The Financial Action Task Force (FATF) would be visiting Nigeria in September. The global body that sets standard for Anti-money Laundering and Counter Financing of Terrorism (AML/CFT) efforts will assess banks and other financial institutions compliance with the AML/CFT measures. Consequently, the Nigerian Bureaux de Change (BDCS) are willing and ready to receive and assist the team make a success of the exercise.
The BDCS sector has through long years of training and guidance been strengthened to understand the gains of compliance with the AML/CFT rules.
Bureaux De Change (BDC) operators are conversant with the threats and dangers posed by Money Laundering and Terrorist Financing (ML/TF) in Nigeria, Africa and globally. The operators have therefore adopted concerted strategies to tackle the menace.
The current level of awareness on the ills of ML/TF followed long years of training and capacity building provided by the Association of Bureaux De Change Operators of Nigeria (ABCON) under the leadership of Aminu Gwadabe. In many other times, the trainings are done by ABCON in collaboration with regulatory agencies and key government parastatals.

• RECORDS:
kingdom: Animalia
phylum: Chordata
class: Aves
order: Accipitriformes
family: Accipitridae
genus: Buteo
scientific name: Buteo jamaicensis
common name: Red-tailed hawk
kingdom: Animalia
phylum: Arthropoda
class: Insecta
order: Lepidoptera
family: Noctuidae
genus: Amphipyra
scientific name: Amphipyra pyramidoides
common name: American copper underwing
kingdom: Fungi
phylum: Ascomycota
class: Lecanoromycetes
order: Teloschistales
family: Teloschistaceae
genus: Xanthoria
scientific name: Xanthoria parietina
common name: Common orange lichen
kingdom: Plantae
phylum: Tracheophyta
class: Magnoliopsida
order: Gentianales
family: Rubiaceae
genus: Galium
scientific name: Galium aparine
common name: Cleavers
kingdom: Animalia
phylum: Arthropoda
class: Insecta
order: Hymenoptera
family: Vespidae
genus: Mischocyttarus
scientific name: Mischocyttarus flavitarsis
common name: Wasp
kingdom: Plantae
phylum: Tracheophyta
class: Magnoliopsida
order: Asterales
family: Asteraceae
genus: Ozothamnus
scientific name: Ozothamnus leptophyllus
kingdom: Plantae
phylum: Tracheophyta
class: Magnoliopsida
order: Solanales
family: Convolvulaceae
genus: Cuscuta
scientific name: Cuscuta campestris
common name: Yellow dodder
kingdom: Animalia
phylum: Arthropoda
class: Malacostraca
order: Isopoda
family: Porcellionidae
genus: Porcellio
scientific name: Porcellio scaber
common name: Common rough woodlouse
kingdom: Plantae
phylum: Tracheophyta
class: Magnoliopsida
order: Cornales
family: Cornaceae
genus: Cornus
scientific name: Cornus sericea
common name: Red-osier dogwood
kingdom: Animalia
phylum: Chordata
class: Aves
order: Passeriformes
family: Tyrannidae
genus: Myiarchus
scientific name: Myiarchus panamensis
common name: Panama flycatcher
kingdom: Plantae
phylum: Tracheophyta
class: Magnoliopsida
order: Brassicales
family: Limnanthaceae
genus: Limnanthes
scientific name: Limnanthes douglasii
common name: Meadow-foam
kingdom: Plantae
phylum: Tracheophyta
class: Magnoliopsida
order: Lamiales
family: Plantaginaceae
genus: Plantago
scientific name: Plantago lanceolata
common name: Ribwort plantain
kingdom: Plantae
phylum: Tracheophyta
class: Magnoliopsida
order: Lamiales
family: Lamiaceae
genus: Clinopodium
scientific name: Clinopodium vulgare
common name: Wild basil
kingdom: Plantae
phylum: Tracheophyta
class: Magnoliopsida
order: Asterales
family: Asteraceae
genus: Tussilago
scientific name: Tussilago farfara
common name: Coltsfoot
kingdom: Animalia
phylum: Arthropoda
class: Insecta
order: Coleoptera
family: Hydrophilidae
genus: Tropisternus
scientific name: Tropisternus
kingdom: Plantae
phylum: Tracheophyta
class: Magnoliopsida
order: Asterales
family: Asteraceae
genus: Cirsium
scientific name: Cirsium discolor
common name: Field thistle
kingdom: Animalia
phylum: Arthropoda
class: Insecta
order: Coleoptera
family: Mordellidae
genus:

• REQUIRED TASKS:
a) Can you transcribe the passage on Nigeria's bureaux de change, starting with "The Financial Action" and going on through "of the exercise."?
b) How would you go on with the passage on Nigeria's bureaux de change from where it stops?

• TASK-BY-TASK OUTPUTS:
a)
The Financial Action Task Force (FATF) would be visiting Nigeria in September. The global body that sets standard for Anti-money Laundering and Counter Financing of Terrorism (AML/CFT) efforts will assess banks and other financial institutions compliance with the AML/CFT measures. Consequently, the Nigerian Bureaux de Change (BDCS) are willing and ready to receive and assist the team make a success of the exercise.

b)
With over $30.4 billion being ferried out of Africa annually, ABCON is intensifying its commitment to fighting money laundering and terrorist financing by ensuring that its members comply with regulations in doing their business.
Gwadabe said the group was already equipping over 4,500 BDCS with the right technology and skills to tackle illicit financial flows within the country.
He said the BDCS meet regularly with regulators, government agencies/officials and experts to analyse, monitor and identify strategies for the effective implementation of AntiMoney Laundering/combating the Financing of Terrorism (AML/CFT) measures.
The ABCON president said the BDCS will next month, welcome the FATF Mutual Evaluation team to Nigeria. The FATF assessment, he explained, was designed to evaluate the implementation and effectiveness of the laws, regulations or other measures required to ascertain the effectiveness of the AML/CFT regime.
The Mutual Evaluation will equally provide information on the progress made by Nigeria in meeting its obligations towards the FATF Recommendations.
ABCON has over the years established itself as a key player in the bureau de change (BDC) industry, and has also made several commitments and sacrifices to ensure that the sector continues to thrive and its members follow global best practices in the retail of foreign exchange to end users.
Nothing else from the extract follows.